Australia tightens student visa rules, Indian approval rate tumbles below 50 percent
New DHA figures show offshore higher-education student-visa grant rates have plunged to a 20-year low, with only 49 percent of Indian and 27 percent of Nepalese applicants approved in March. Analysts attribute the slump to tougher risk weightings, stricter financial checks and a doubling of the graduate-visa fee. Universities face recruitment headaches and employers may see fewer graduate-visa holders, underscoring the wider economic impact of Australia’s integrity-driven visa reset.
Canada fast-tracks permanent residence for 33,000 rural workers under one-time TR-to-PR initiative
IRCC has begun accelerating up to 33,000 permanent-residence applications from temporary workers who have lived in smaller Canadian communities for at least two years. Drawn from existing inventories, the workers applied through regional economic programs such as the PNP and Atlantic Immigration Program. The measure addresses rural labour shortages and supports Ottawa’s plan to reduce Canada’s temporary-resident share below 5 % by 2027.
Asylum claims fall but Berlin says border controls will stay ‘for the foreseeable future’
Europa Press and DPA report that Germany will keep internal border checks despite April asylum applications falling almost one-third year-on-year. The announcement signals continued document inspections for business travellers and relocating staff and keeps legal pressure on Berlin ahead of an EU review in September.
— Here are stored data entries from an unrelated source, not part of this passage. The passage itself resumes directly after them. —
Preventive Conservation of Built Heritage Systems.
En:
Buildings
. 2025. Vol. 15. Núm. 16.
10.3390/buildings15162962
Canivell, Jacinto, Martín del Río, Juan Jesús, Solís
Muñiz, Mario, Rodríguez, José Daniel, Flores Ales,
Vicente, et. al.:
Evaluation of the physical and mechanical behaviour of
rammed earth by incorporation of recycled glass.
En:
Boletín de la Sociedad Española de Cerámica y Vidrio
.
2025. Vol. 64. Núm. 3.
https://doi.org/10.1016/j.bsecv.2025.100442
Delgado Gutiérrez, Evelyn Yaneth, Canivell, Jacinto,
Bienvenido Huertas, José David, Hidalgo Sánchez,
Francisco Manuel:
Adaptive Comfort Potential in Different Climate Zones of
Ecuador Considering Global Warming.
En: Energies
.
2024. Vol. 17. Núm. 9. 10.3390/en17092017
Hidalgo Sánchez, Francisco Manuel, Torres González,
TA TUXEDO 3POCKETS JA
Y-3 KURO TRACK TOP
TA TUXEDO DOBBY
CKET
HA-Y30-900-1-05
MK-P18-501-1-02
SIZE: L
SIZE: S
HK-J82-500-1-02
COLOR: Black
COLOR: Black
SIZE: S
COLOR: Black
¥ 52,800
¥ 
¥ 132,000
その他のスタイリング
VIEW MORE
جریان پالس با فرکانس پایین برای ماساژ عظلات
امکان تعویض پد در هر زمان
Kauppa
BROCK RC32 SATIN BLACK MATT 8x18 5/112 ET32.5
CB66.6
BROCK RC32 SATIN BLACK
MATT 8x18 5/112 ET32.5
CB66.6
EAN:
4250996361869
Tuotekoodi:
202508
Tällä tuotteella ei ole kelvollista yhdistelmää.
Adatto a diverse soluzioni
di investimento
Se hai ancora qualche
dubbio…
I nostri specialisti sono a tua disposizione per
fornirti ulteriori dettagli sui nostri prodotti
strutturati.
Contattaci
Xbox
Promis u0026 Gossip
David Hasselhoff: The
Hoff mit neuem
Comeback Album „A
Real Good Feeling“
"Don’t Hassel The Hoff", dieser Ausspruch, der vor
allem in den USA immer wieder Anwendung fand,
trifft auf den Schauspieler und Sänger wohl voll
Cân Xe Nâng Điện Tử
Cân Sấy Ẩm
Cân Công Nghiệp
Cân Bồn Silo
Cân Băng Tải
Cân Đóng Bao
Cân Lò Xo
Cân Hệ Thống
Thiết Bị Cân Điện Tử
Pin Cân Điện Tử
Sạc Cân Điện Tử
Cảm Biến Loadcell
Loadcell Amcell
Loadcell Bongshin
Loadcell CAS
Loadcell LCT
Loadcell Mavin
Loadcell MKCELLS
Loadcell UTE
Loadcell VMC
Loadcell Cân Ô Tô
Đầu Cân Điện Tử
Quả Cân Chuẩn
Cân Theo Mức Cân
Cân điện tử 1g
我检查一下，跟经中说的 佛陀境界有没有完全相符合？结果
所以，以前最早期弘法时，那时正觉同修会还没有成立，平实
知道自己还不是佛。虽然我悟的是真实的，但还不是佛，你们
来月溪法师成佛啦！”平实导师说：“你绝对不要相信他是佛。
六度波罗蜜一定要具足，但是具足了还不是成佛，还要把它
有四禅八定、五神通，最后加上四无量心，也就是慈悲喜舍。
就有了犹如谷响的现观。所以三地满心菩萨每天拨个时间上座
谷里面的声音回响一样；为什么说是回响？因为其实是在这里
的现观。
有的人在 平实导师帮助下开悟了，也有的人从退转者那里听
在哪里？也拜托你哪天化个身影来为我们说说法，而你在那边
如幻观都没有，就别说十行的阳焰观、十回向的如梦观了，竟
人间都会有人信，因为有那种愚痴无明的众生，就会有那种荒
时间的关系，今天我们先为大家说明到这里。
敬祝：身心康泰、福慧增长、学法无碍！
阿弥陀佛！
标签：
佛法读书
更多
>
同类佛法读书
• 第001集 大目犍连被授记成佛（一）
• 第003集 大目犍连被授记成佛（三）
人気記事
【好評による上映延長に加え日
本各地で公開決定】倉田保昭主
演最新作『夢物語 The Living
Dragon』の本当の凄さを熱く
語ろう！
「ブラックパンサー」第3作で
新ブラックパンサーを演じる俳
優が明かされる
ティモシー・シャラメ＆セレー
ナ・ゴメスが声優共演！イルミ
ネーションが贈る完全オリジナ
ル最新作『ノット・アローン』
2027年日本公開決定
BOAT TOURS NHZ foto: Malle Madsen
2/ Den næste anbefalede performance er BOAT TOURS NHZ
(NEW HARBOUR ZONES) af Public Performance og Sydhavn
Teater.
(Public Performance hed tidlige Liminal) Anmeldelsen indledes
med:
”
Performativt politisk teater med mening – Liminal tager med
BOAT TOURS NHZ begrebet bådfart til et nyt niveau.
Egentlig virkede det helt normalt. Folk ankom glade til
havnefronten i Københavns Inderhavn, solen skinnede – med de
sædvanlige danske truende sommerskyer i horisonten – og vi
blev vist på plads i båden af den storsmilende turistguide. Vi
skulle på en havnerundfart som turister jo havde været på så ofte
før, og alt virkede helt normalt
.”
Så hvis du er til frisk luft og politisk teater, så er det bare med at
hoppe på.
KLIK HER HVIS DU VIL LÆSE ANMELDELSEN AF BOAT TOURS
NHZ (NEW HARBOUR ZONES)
Ottawa opens consultation to merge Express Entry’s three streams into a single Federal High-Skilled Class
IRCC is consulting on a plan to merge the FSWP, CEC and FSTP into one Federal High-Skilled Class and to overhaul CRS scoring. The public has until May 24 to respond. If adopted, the change would be the biggest redesign of Express Entry since 2015, with significant implications for employers’ global-talent strategies and for candidates now relying on French, study-in-Canada or spousal points.
Visa-free policies drive record-high foreign arrivals during China’s May Day break
New NIA figures show visa-free entry fuelled the busiest inbound travel week since 2019, with land ports and major airports processing record foreign arrivals over the May Day holiday. The surge underscores how China’s expanded visa-waiver scheme is revitalising business travel and tourism, offering multinationals shorter lead times for assignments and meetings.
'Spaniards-first' plan sparks backlash from Spanish government
Spain’s Socialist government condemned PP and Vox regional deals that would give citizens priority over foreigners for housing and benefits, calling the plan illegal and socially divisive. The cabinet will draft nationwide legislation to safeguard equal access, while mobility professionals worry about delays and perception risks for foreign assignees.
Brazil sets deadlines for nationwide biometric registration and new digital ID card
Brazil will make its new digital identity card (CIN) mandatory: social-benefit recipients must enrol biometrics and obtain the card by 31 December 2026, while all others have until January 2028. The CIN will replace state-level RGs, use the CPF as a single identifier and be accepted across Mercosur, promising faster visa and residence processing. Companies should update mobility procedures and alert employees and dependants to the new timeline.
U.S. lifts visa processing freeze for foreign-trained doctors
DHS has lifted the visa-processing freeze that since January had stalled H-1B, J-1 and green-card petitions for foreign doctors. Hospitals and medical associations warned the freeze was worsening the national physician shortage. Normal adjudication resumes immediately, though heightened security screening remains. The shift eases staffing pressures for U.S. health-care employers and signals that national-interest arguments can still influence the administration’s restrictive immigration agenda.